Page:
++++++++++++++++++++
In order to control the anarchical wilfulness of demagogues and proletaires there was but one thing to be done, to strengthen the authority of the executive. This meant restoration of discipline in the army, and energetic organization of Government, extensive powers conferred on the police officials, sharp punishments, and swift justice. But how then? If power were thus conferred upon the Government to restrain proletaires and rioters, who could guarantee liberty and the National Assembly against the head of the reinforced Government, against the King, who had hitherto been by these chronic riots kept in defenceless subjection? This dilemma led to the revolutionary spirit invariably triumphing at the National Assembly. The present fear of the violence of the crowd attendant at the sittings combined with the apprehension of a future monarchical reaction. When, some years later, at the organization of the Republican Government, the weakness of authority was again felt, more than one orator freely declared the existing arrangements to be undoubtedly bad throughout, and to be amended as soon as possible; owned that this had, indeed, been perfectly known at the time of their creation in 1790, but that they were intentionally framed thus, in the interests of liberty, to prevent the King from exercising any power. Enough--the Constitutional Assembly did nothing to surround personal safety and political order with any inviolable defence; on the contrary, they did much to open the door wide to the passionate and arbitrary action of the masses. We may say that they thoughtlessly sowed the seeds of all the horrors of the Terror, and had the sad beginnings of that development before their eyes, without even an attempt to avert them. This is true, most especially in the economical department: the colossal transformation of the laws of property in France, which brought half the soil into new hands, and irresistibly threw the population at large into communistic paths, was out and out the work of the Constituent Assembly.
++++++++++++++++++++
Records provided:
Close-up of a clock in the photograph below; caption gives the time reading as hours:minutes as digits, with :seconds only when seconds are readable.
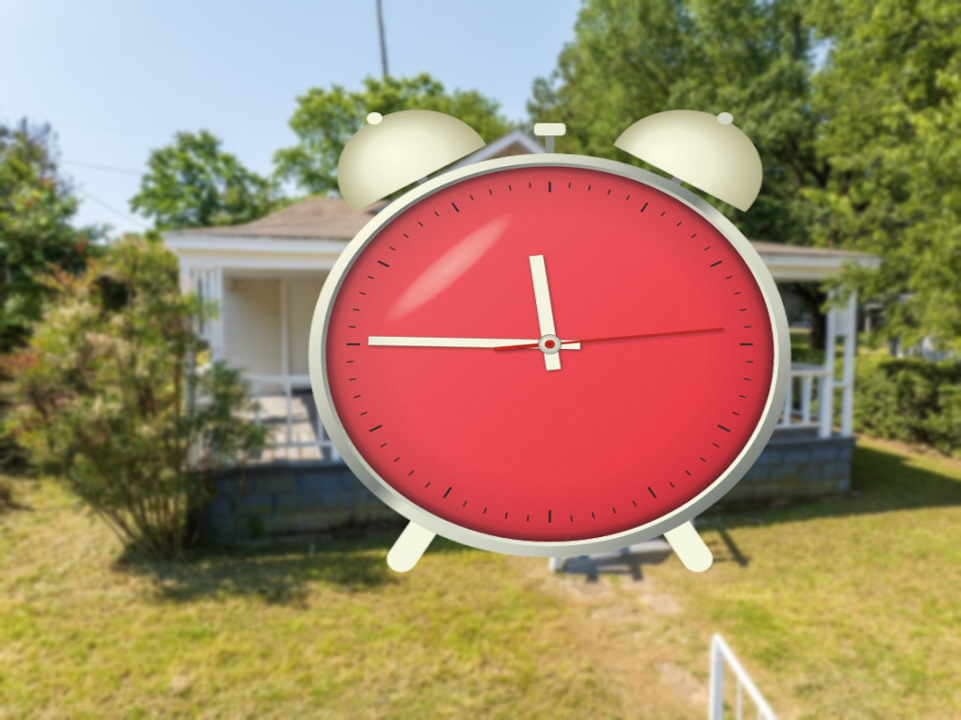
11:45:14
++++++++++++++++++++
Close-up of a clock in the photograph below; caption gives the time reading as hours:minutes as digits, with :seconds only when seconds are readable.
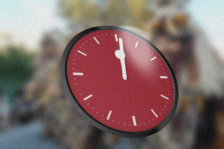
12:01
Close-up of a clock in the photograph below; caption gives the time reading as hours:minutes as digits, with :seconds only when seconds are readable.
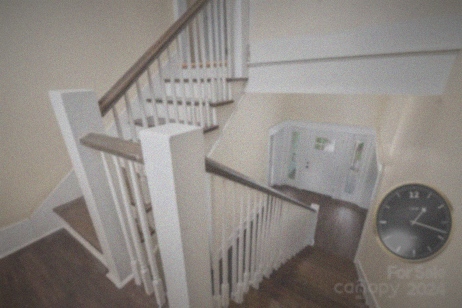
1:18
++++++++++++++++++++
Written task: According to the passage on the French National Assembly, why were the arrangements of 1790 intentionally framed as they were? The rows are separate material with no connection to the passage.

In response: They were framed that way in the interests of liberty, to prevent the King from exercising any power.